I want to finish Synaesthesia. I actually got pretty far along today; just two chapters and an epilogue left. It’s the hardest stage for me… where I know exactly what happens, and I wish it was already written so I could read it! But I haven’t actually put down the words yet.
This is why I like NaNoWriMo. I write much better when there’s an externally-imposed deadline. It’s not so much for my own motivation as it is my excuse and justification. When I did the 3 Day Novel, I had my hubby’s support to take charge of the kids all weekend. He even found me a place to hide away from the world.
I can’t do that every weekend.
I can’t do NaNoWriMo every month.
But one thing I’ve learned about my own writing style is that I’m better and Pantsing. Like now, I was about to log on and say “Uh… I’m getting there…” and magically there are all these other words coming out of my fingertips!
Maybe it’s just the fact that my 12yo is vaccuuming the hall and that makes me happy…
Progress… yes. I have to do an unreal amount of proofreading tonight to turn in tomorrow, but I can do it even though I’ll be getting to bed late. I got a lot done on Synaesthesia; only two chapters and an epilogue to go.
Which brings me back to what I started to say in the beginning of this post before I started rambling. I have been working at getting my brain back to where it belongs. Synaesthesia is not some little side project I can ignore. I’m posting one chapter at a time, and it would be a huge waste (and disappoint about, oh, eight people who read it) if I just gave up with only a few chapters left. Also, I like it!

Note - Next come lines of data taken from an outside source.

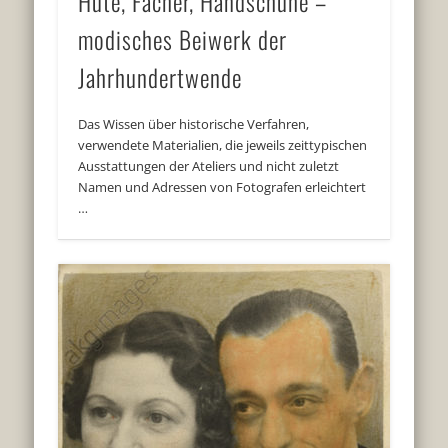
Hüte, Fächer, Handschuhe –
modisches Beiwerk der
Jahrhundertwende
Das Wissen über historische Verfahren,
verwendete Materialien, die jeweils zeittypischen
Ausstattungen der Ateliers und nicht zuletzt
Namen und Adressen von Fotografen erleichtert
…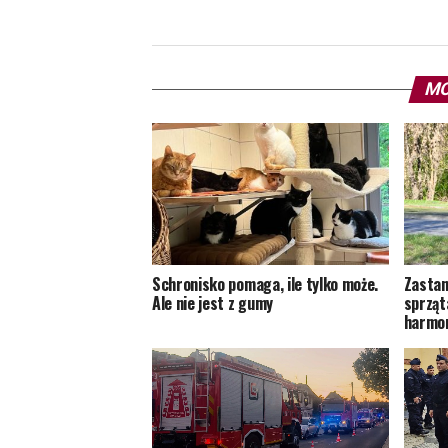
MO
Schronisko pomaga, ile tylko może.
Zastan
Ale nie jest z gumy
sprząt
harmon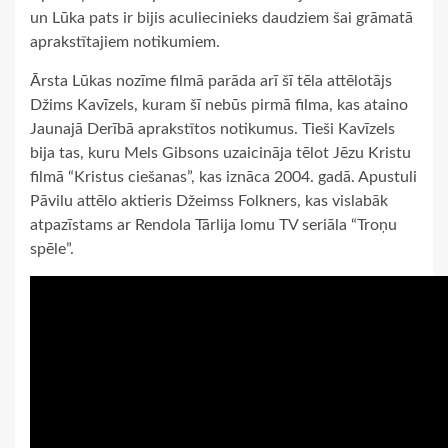
un Lūka pats ir bijis aculiecinieks daudziem šai grāmatā
aprakstītajiem notikumiem.
Ārsta Lūkas nozīme filmā parāda arī šī tēla attēlotājs
Džims Kavīzels, kuram šī nebūs pirmā filma, kas ataino
Jaunajā Derībā aprakstītos notikumus. Tieši Kavīzels
bija tas, kuru Mels Gibsons uzaicināja tēlot Jēzu Kristu
filmā “Kristus ciešanas”, kas iznāca 2004. gadā. Apustuli
Pāvilu attēlo aktieris Džeimss Folkners, kas vislabāk
atpazīstams ar Rendola Tārlija lomu TV seriāla “Troņu
spēle”.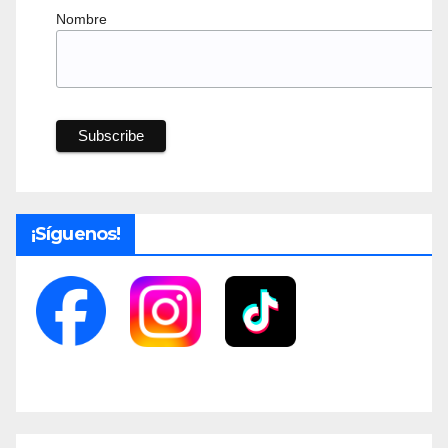
Nombre
¡Síguenos!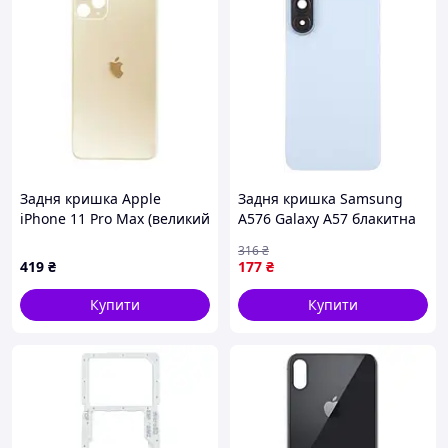
Задня кришка Apple
Задня кришка Samsung
iPhone 11 Pro Max (великий
A576 Galaxy A57 блакитна
виріз під камеру) Gold
Icyblue + скло камери
316
₴
419
₴
177
₴
Купити
Купити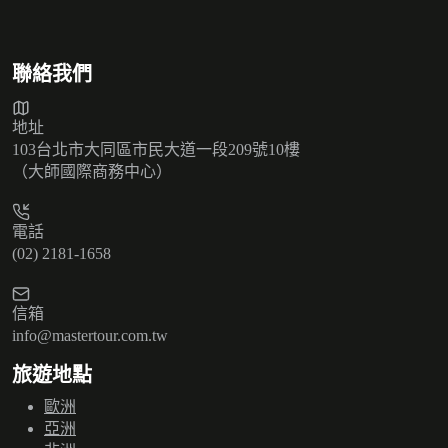
聯絡我們
地址
103台北市大同區市民大道一段209號10樓
（大師國際商務中心）
電話
(02) 2181-1658
信箱
info@mastertour.com.tw
旅遊地點
歐洲
亞洲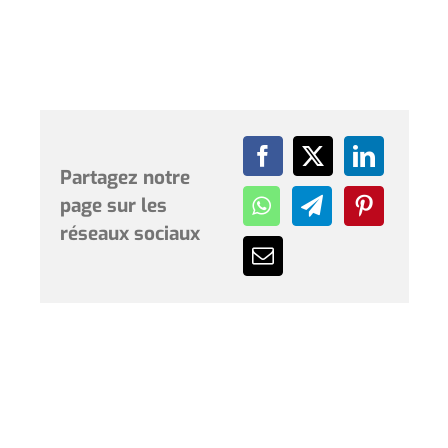
Partagez notre
page sur les
réseaux sociaux
Horaires et renseignements :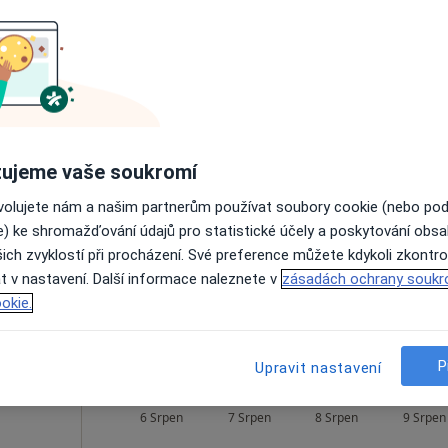
Zobrazit telefonní číslo
m
Dnes
Zítra
So
Ne
6 Srpen
7 Srpen
8 Srpen
9 Srpen
ujeme vaše soukromí
ovolujete nám a našim partnerům používat soubory cookie (nebo po
Online rezervace termínu není k dispozic
e) ke shromažďování údajů pro statistické účely a poskytování obs
ich zvyklostí při procházení. Své preference můžete kdykoli zkontro
Zobrazit telefonní číslo
t v nastavení. Další informace naleznete v
zásadách ochrany soukr
okie.
P
Upravit nastavení
rkin
Dnes
Zítra
So
Ne
6 Srpen
7 Srpen
8 Srpen
9 Srpen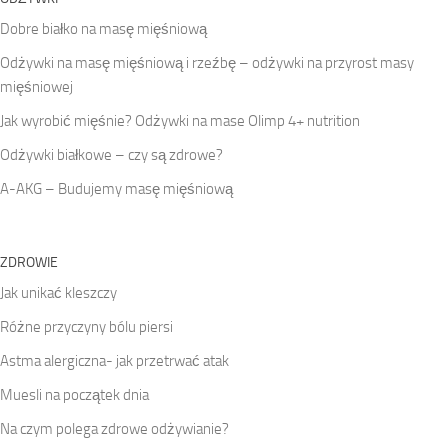
Dobre białko na masę mięśniową
Odżywki na masę mięśniową i rzeźbę – odżywki na przyrost masy
mięśniowej
Jak wyrobić mięśnie? Odżywki na mase Olimp 4+ nutrition
Odżywki białkowe – czy są zdrowe?
A-AKG – Budujemy masę mięśniową
ZDROWIE
Jak unikać kleszczy
Różne przyczyny bólu piersi
Astma alergiczna- jak przetrwać atak
Muesli na początek dnia
Na czym polega zdrowe odżywianie?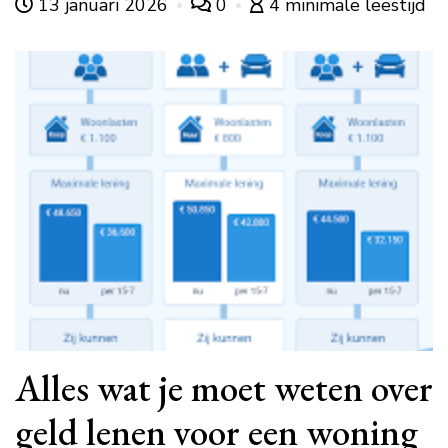
13 januari 2026
0
4 minimale leestijd
Alles wat je moet weten over
geld lenen voor een woning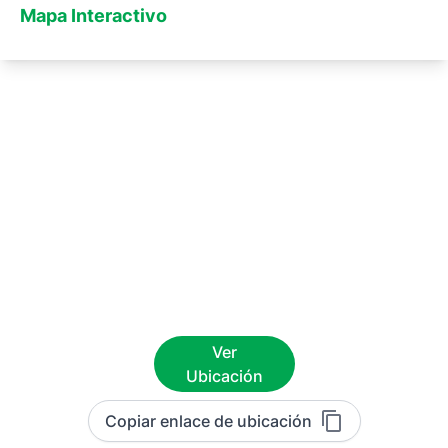
Mapa Interactivo
Ver
Ubicación
Copiar enlace de ubicación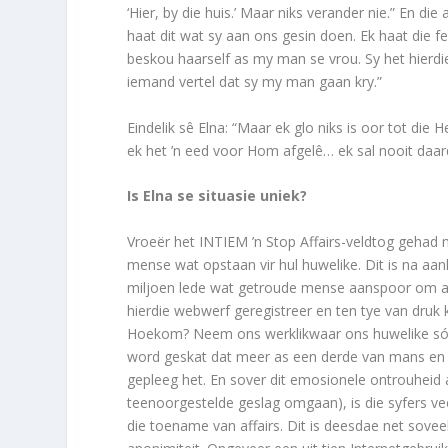
‘Hier, by die huis.’ Maar niks verander nie.” En di
haat dit wat sy aan ons gesin doen. Ek haat die 
beskou haarself as my man se vrou. Sy het hierd
iemand vertel dat sy my man gaan kry.”
Eindelik sê Elna: “Maar ek glo niks is oor tot die He
ek het ’n eed voor Hom afgelê… ek sal nooit daard
Is Elna se situasie uniek?
Vroeër het INTIEM ’n Stop Affairs-veldtog gehad
mense wat opstaan vir hul huwelike. Dit is na aa
miljoen lede wat getroude mense aanspoor om aff
hierdie webwerf geregistreer en ten tye van dru
Hoekom? Neem ons werklikwaar ons huwelike só li
word geskat dat meer as een derde van mans en o
gepleeg het. En sover dit emosionele ontrouheid
teenoorgestelde geslag omgaan), is die syfers vee
die toename van affairs. Dit is deesdae net sovee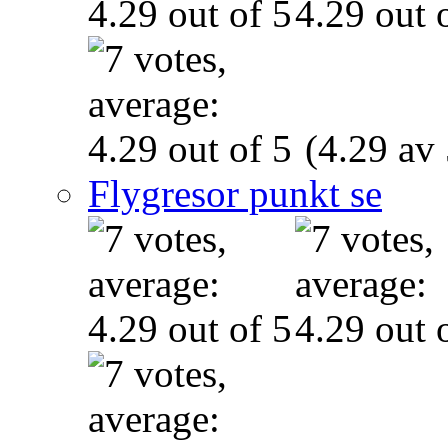
(4.29 av 
Flygresor punkt se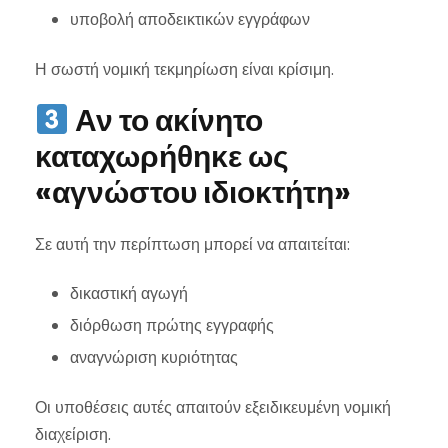
υποβολή αποδεικτικών εγγράφων
Η σωστή νομική τεκμηρίωση είναι κρίσιμη.
Αν το ακίνητο
καταχωρήθηκε ως
«αγνώστου ιδιοκτήτη»
Σε αυτή την περίπτωση μπορεί να απαιτείται:
δικαστική αγωγή
διόρθωση πρώτης εγγραφής
αναγνώριση κυριότητας
Οι υποθέσεις αυτές απαιτούν εξειδικευμένη νομική
διαχείριση.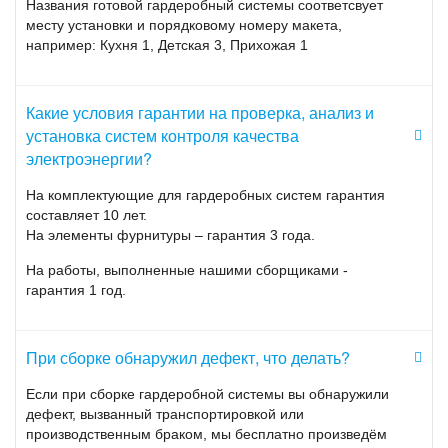
Названия готовой гардеробный системы соответсвует
нестабильность частоты переменного тока.
месту установки и порядковому номеру макета,
Своевременный анализ показателей качества электроэнергии
например: Кухня 1, Детская 3, Прихожая 1
не менее важен, чем
поверка счетчиков
. Процедура помогает
обеспечить дальнейшее пользование электричеством,
уменьшить затраты на оплату поставляемого ресурса,
Какие условия гарантии на проверка, анализ и
добиться стабильной и безаварийной работы серверного и
сетевого оборудования. Это исключает негативное
установка систем контроля качества
воздействие на функциональность и сроки работы приборов,
электроэнергии?
подключенных к электросети.
На комплектующие для гардеробных систем гарантия
составляет 10 лет.
Список показателей качества
На элементы фурнитуры – гарантия 3 года.
электроэнергии
На работы, выполненные нашими сборщиками -
гарантия 1 год.
При анализе качества электроэнергии подвергают проверке
ряд нормируемых показателей, установленных ГОСТ 32144-
2013. Среди них:
При сборке обнаружил дефект, что делать?
установившиеся отклонения напряжения и частоты;
Если при сборке гардеробной системы вы обнаружили
кратковременная и длительная доза фликера;
дефект, вызванный транспортировкой или
несимметричность внутри трехфазных систем;
производственным браком, мы бесплатно произведём
коэффициенты несимметрии напряжения по обратной и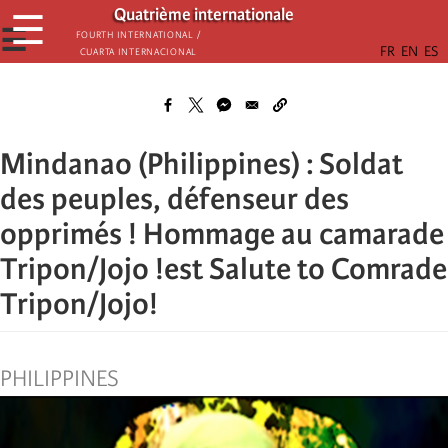
Aller
Quatrième internationale
☰
au
☰
Fourth International /
Cuarta Internacional
contenu
principal
Mindanao (Philippines) : Soldat
des peuples, défenseur des
opprimés ! Hommage au camarade
Tripon/Jojo !est Salute to Comrade
Tripon/Jojo!
PHILIPPINES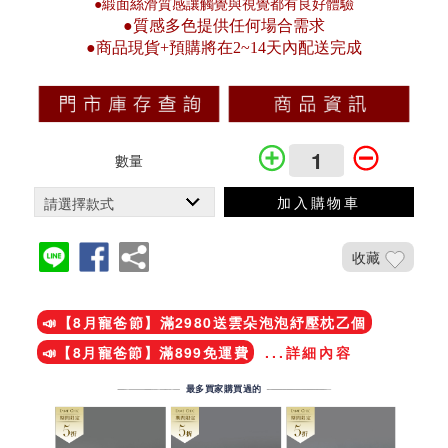
●緞面絲滑質感讓觸覺與視覺都有良好體驗
●質感多色提供任何場合需求
●商品現貨+預購將在2~14天內配送完成
數量
加入購物車
收藏
加入鐵粉社團
📣【8月寵爸節】滿2980送雲朵泡泡紓壓枕乙個
📣【8月寵爸節】滿899免運費
...詳細內容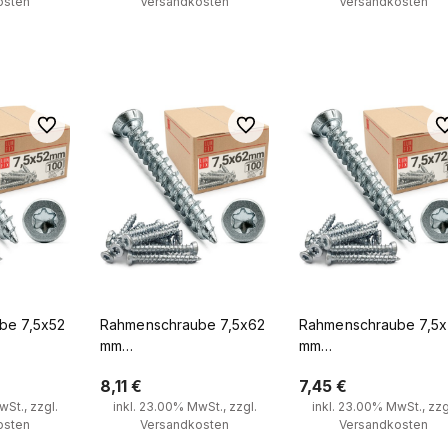
osten
Versandkosten
Versandkosten
nkorb
Zum Warenkorb
Zum Warenkorb
Zu Favoriten
Zu Favoriten
Zu
be 7,5x52
Rahmenschraube 7,5x62
Rahmenschraube 7,5
mm
mm
nschrauben
Fensterrahmenschrauben
Fensterrahmenschrau
8,11 €
7,45 €
Stück
Senkkopf 100 Stück
Senkkopf 100 Stück
St., zzgl.
inkl. 23.00% MwSt., zzgl.
inkl. 23.00% MwSt., zzg
osten
Versandkosten
Versandkosten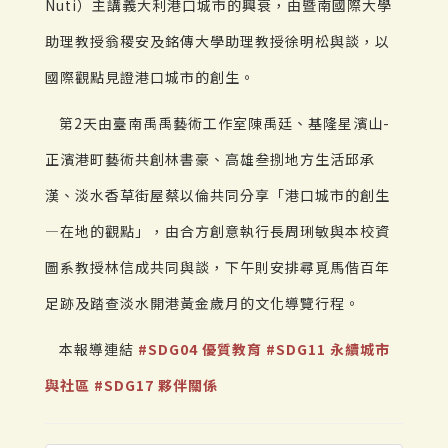
Nuti）主講義大利港口城市的興衰，由暨南國際大學
助理教授翁稷安及銘傳大學助理教授徐明松與談，以
國際觀點見證港口城市的創生。
第2天由臺南禹禹藝術工作室陳禹廷、基隆星濱山-
正濱港町藝術共創林書豪、高雄叁捌地方生活邱承
漢、淡水香草街屋蔡以倫共同分享「港口城市的創生
—在地的觀點」，由合方創意執行長周琍敏與本校資
圖系教授林信成共同與談，下午則安排尋覓馬偕百年
足跡及踏查淡水開港黃金歲月的文化導覽行程。
本報導連結
#SDG04 優質教育
#SDG11 永續城市
與社區
#SDG17 夥伴關係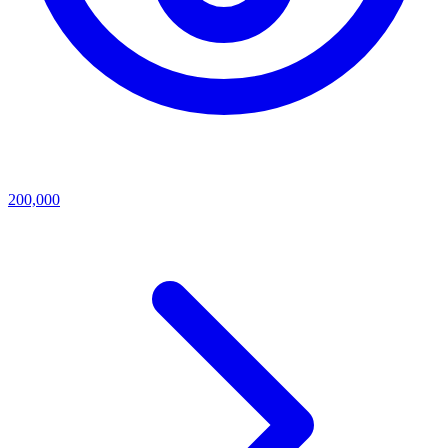
200,000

My brain wants to think about my story for NaNoWriMo. For some writers, that might be a good thing. Have the plot percolating in the back of their brain for a couple of weeks, then be ready to roll on November 1. Not me. Once it starts, it pushes out all else, and I have to finish a few other things first. Sure, WIP1 and WIP2 can pause till December. But I must finish Synaesthesia and I really want to button up Give Me Your Answer Do as well. And the other danger for me is that once I start really thinking about it, I have to start writing. I have resisted even making little notes, because I’m not sure I could stop myself from doing more.